Proof of lemma: Let $$$x\leadsto y$$$ mean that there is a directed path from $$$x$$$ to $$$y$$$ in the original DAG; then $$$x$$$ and $$$y$$$ are incomparable if $$$x\not\leadsto y$$$ and $$$y\not\leadsto x$$$. Now let's construct a new directed graph $$$D$$$ on $$$S_0$$$ where $$$x\to y$$$ in $$$D$$$ if $$$y\leadsto m(x)$$$. Since every vertex in $$$D$$$ has out-degree at least 1 and $$$D$$$ has no self-loops, $$$D$$$ must have a directed cycle $$$v_0\to v_1 \to \dots v_{k-1}\to v_0$$$ with $$$k>1$$$ and all $$$v_i$$$ distinct. Since $$$v_{(i+1)\pmod k}\leadsto m(v_i)$$$ and $$$v_{(i+1)\pmod k}\not \leadsto m(v_{(i+1)\pmod k})$$$, we must have $$$m(v_i)\not\leadsto m(v_{(i+1)\pmod k})$$$ for all $$$i$$$. Also, there must exist some $$$j$$$ such that $$$m(v_{(j+1)\pmod k})\not\leadsto m(v_j)$$$, or the original DAG would contain a cycle.
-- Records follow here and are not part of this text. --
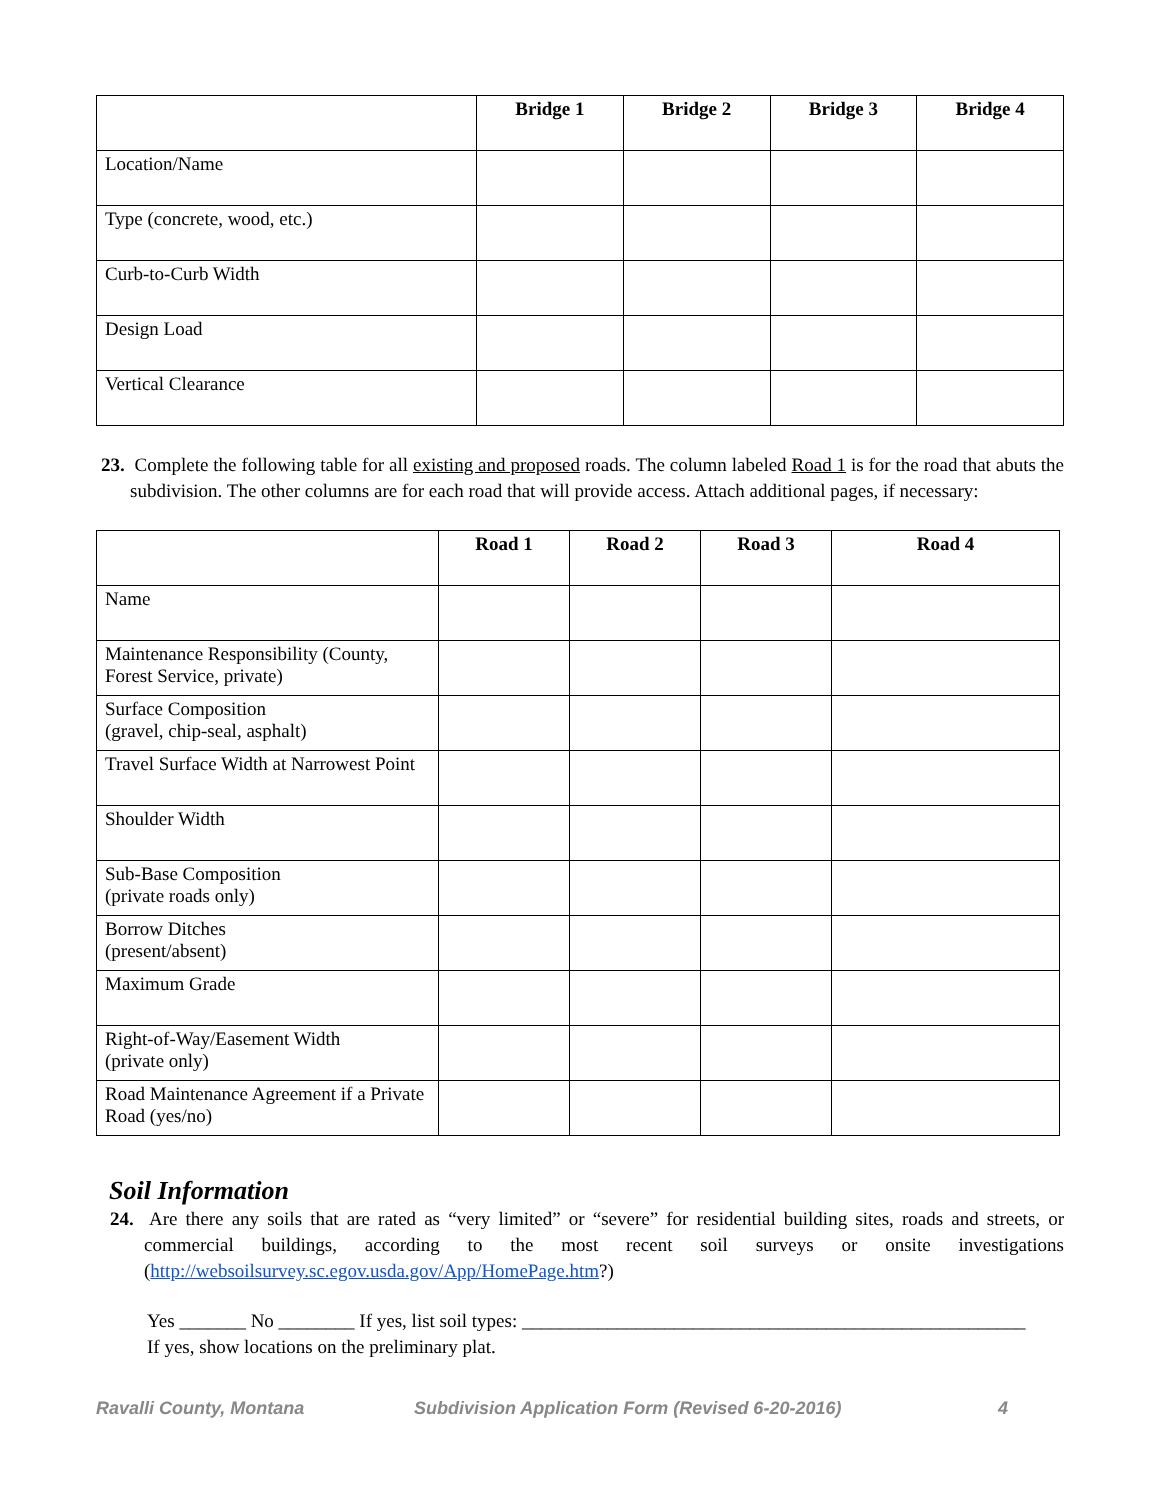| | Bridge 1 | Bridge 2 | Bridge 3 | Bridge 4 |
| --- | --- | --- | --- | --- |
| Location/Name | | | | |
| Type (concrete, wood, etc.) | | | | |
| Curb-to-Curb Width | | | | |
| Design Load | | | | |
| Vertical Clearance | | | | |
23. Complete the following table for all existing and proposed roads. The column labeled Road 1 is for the road that abuts the subdivision. The other columns are for each road that will provide access. Attach additional pages, if necessary:
| | Road 1 | Road 2 | Road 3 | Road 4 |
| --- | --- | --- | --- | --- |
| Name | | | | |
| Maintenance Responsibility (County, Forest Service, private) | | | | |
| Surface Composition (gravel, chip-seal, asphalt) | | | | |
| Travel Surface Width at Narrowest Point | | | | |
| Shoulder Width | | | | |
| Sub-Base Composition (private roads only) | | | | |
| Borrow Ditches (present/absent) | | | | |
| Maximum Grade | | | | |
| Right-of-Way/Easement Width (private only) | | | | |
| Road Maintenance Agreement if a Private Road (yes/no) | | | | |
Soil Information
24. Are there any soils that are rated as “very limited” or “severe” for residential building sites, roads and streets, or commercial buildings, according to the most recent soil surveys or onsite investigations (http://websoilsurvey.sc.egov.usda.gov/App/HomePage.htm?)
Yes _______ No ________ If yes, list soil types: _____________________________________________________
If yes, show locations on the preliminary plat.
Ravalli County, Montana Subdivision Application Form (Revised 6-20-2016) 4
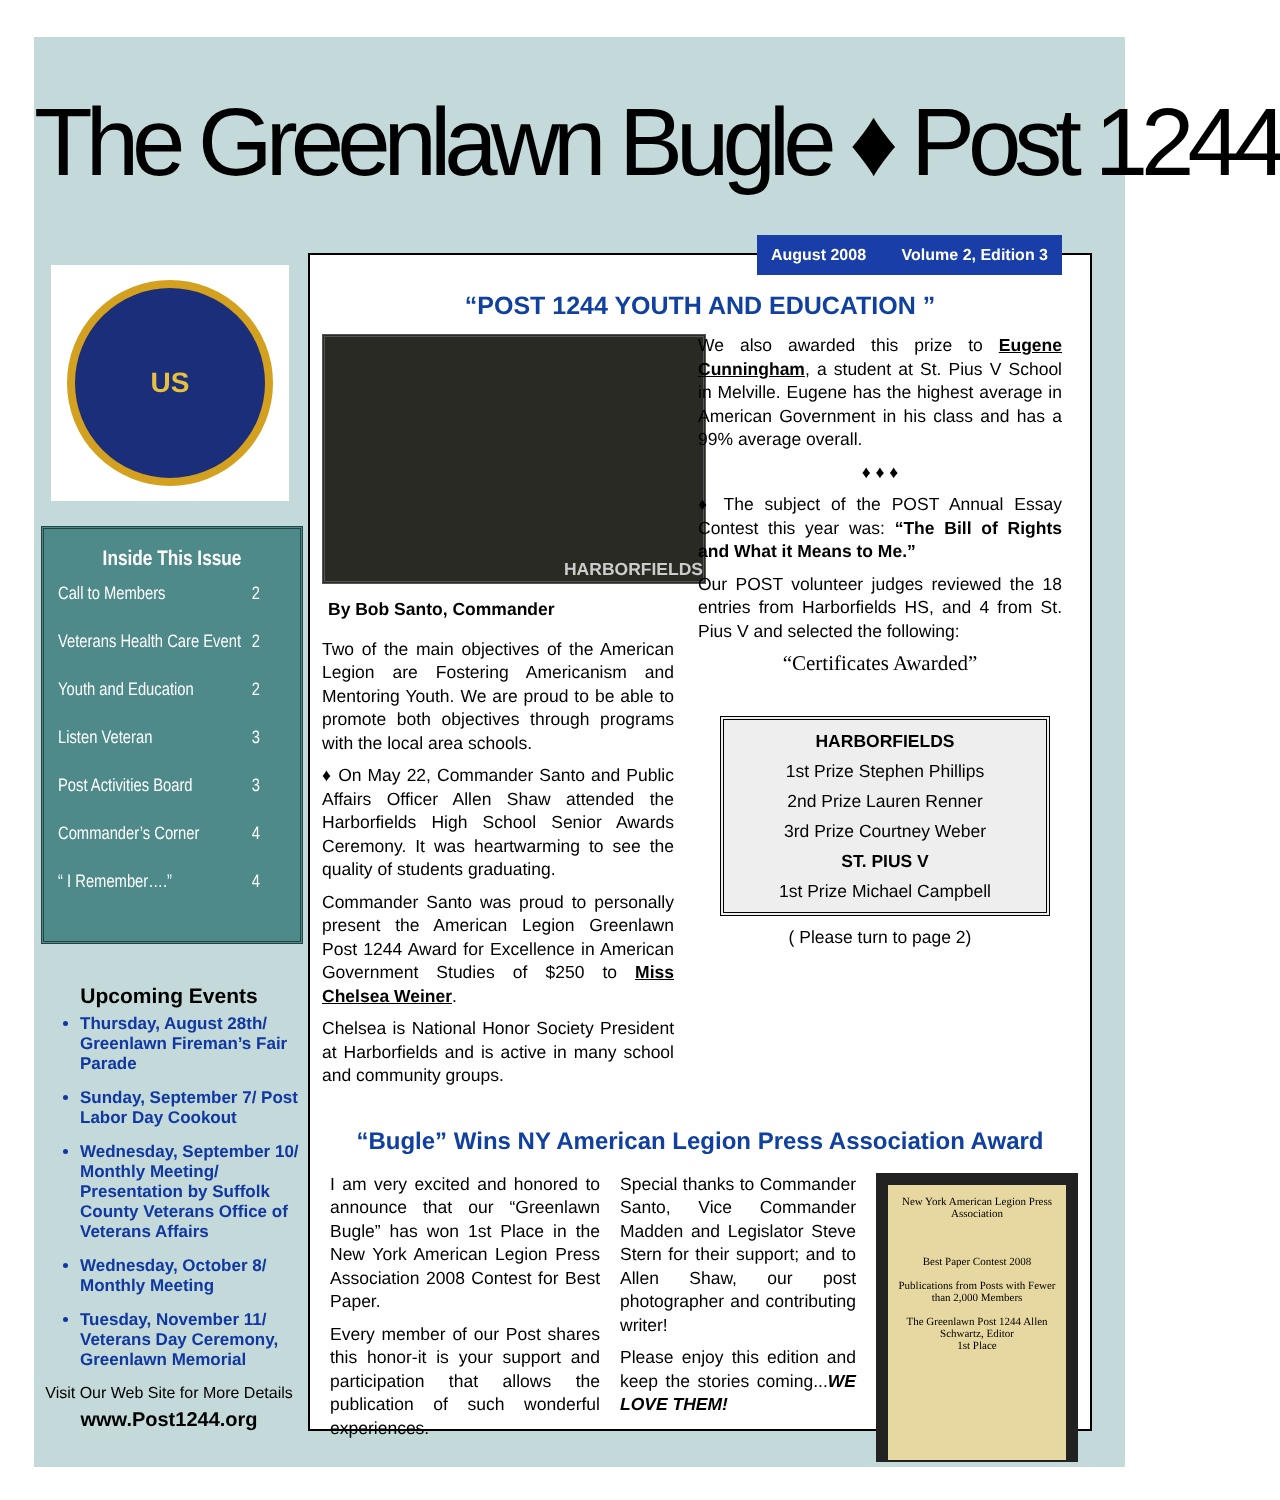The Greenlawn Bugle ♦ Post 1244
US
Inside This Issue
Call to Members 2
Veterans Health Care Event 2
Youth and Education 2
Listen Veteran 3
Post Activities Board 3
Commander’s Corner 4
“ I Remember….” 4
Upcoming Events
Thursday, August 28th/ Greenlawn Fireman’s Fair Parade
Sunday, September 7/ Post Labor Day Cookout
Wednesday, September 10/ Monthly Meeting/ Presentation by Suffolk County Veterans Office of Veterans Affairs
Wednesday, October 8/ Monthly Meeting
Tuesday, November 11/ Veterans Day Ceremony, Greenlawn Memorial
Visit Our Web Site for More Details
www.Post1244.org
August 2008 Volume 2, Edition 3
“POST 1244 YOUTH AND EDUCATION ”
HARBORFIELDS
By Bob Santo, Commander
Two of the main objectives of the American Legion are Fostering Americanism and Mentoring Youth. We are proud to be able to promote both objectives through programs with the local area schools.
♦ On May 22, Commander Santo and Public Affairs Officer Allen Shaw attended the Harborfields High School Senior Awards Ceremony. It was heartwarming to see the quality of students graduating.
Commander Santo was proud to personally present the American Legion Greenlawn Post 1244 Award for Excellence in American Government Studies of $250 to Miss Chelsea Weiner.
Chelsea is National Honor Society President at Harborfields and is active in many school and community groups.
We also awarded this prize to Eugene Cunningham, a student at St. Pius V School in Melville. Eugene has the highest average in American Government in his class and has a 99% average overall.
♦ ♦ ♦
♦ The subject of the POST Annual Essay Contest this year was: “The Bill of Rights and What it Means to Me.”
Our POST volunteer judges reviewed the 18 entries from Harborfields HS, and 4 from St. Pius V and selected the following:
“Certificates Awarded”
HARBORFIELDS
1st Prize Stephen Phillips
2nd Prize Lauren Renner
3rd Prize Courtney Weber
ST. PIUS V
1st Prize Michael Campbell
( Please turn to page 2)
“Bugle” Wins NY American Legion Press Association Award
I am very excited and honored to announce that our “Greenlawn Bugle” has won 1st Place in the New York American Legion Press Association 2008 Contest for Best Paper.
Every member of our Post shares this honor-it is your support and participation that allows the publication of such wonderful experiences.
Special thanks to Commander Santo, Vice Commander Madden and Legislator Steve Stern for their support; and to Allen Shaw, our post photographer and contributing writer!
Please enjoy this edition and keep the stories coming...WE LOVE THEM!
New York American Legion Press Association
Best Paper Contest 2008
Publications from Posts with Fewer than 2,000 Members
The Greenlawn Post 1244 Allen Schwartz, Editor
1st Place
Then $$$m(v_j)$$$ and $$$m(v_{(j+1)\pmod k})$$$ are incomparable, so the lemma is proven.
What are some good sources on implementing general matching? Both maximum cardinality and maximum weight versions. I can find some versions (e.g. here) but I'm not sure if it is feasible to fit them into a codebook. Is there something reasonable running in o(n3)? Or does one usually just compute the rank of the Tutte matrix? Thanks!
This is an algebraic approach to maximum cardinality matching with a certificate.
The algebraic approach is slow, but it's easy to implement and remember.
When it comes to finding a maximum matching instead of the cardinality, it becomes much more complicated. I think the combinatorial one is better.
There are also some randomized (heuristic) and super short approaches here to find the maximum cardinality matching, and we don't know how to fail them now.
http://acm.timus.ru/problem.aspx?space=1&num=1099
This problem asks you to find max. cardinality matching in a general graph and print edges.
Randomized solution gets WA 12 while both blossom and algebraic solutions get AC.
Submissions for randomized and algebraic ones.
According do Burunduk1 there are graphs where the probability for randomized algorithm to find max. cardinality matching is exponentially small.
I read his claim here, unfortunatelly in Russian. He doesn't specify what type of graph it is.
http://acm.math.spbu.ru/~sk1/courses/1718f_au2/conspect/conspect.pdf
I increased the randomized time from 5 to 500 and it got accepted now.
Actually, the problem puzzled me several years that if there are hard cases under the constraint we can accept in the algorithm contest (like n ≤ 1000).
There is an implementation of the algorithm by Min_25 on github. It's long, so not really suitable for ACM codebooks.
There's also a long code for weighted general perfect matching by Min_25 on github.
So many red coders discussing on this topic meaning this is probably way too difficult for me to understand. I was wondering it would be nice if the blogger put a rating on the blog. If it is above 2400 then I will probably ignore it.
NAC 2021 Problem H can be solved with a technique from exercise 4. Interestingly it is not an intended solution.
If we assume that the special edges are the perfect matching of the graph, the problem is equivalent of determining unique matching. (More specifically, it asks for a "counterexample" if the graph does not have a unique perfect matching.) Unique perfect matching can be determined by calling the maximum matching algorithm $$$O(N)$$$ times, but there is a well-known characterization that the 2-connected graph can't have a unique matching. I think this illustrates the difference between my solution and the official solution.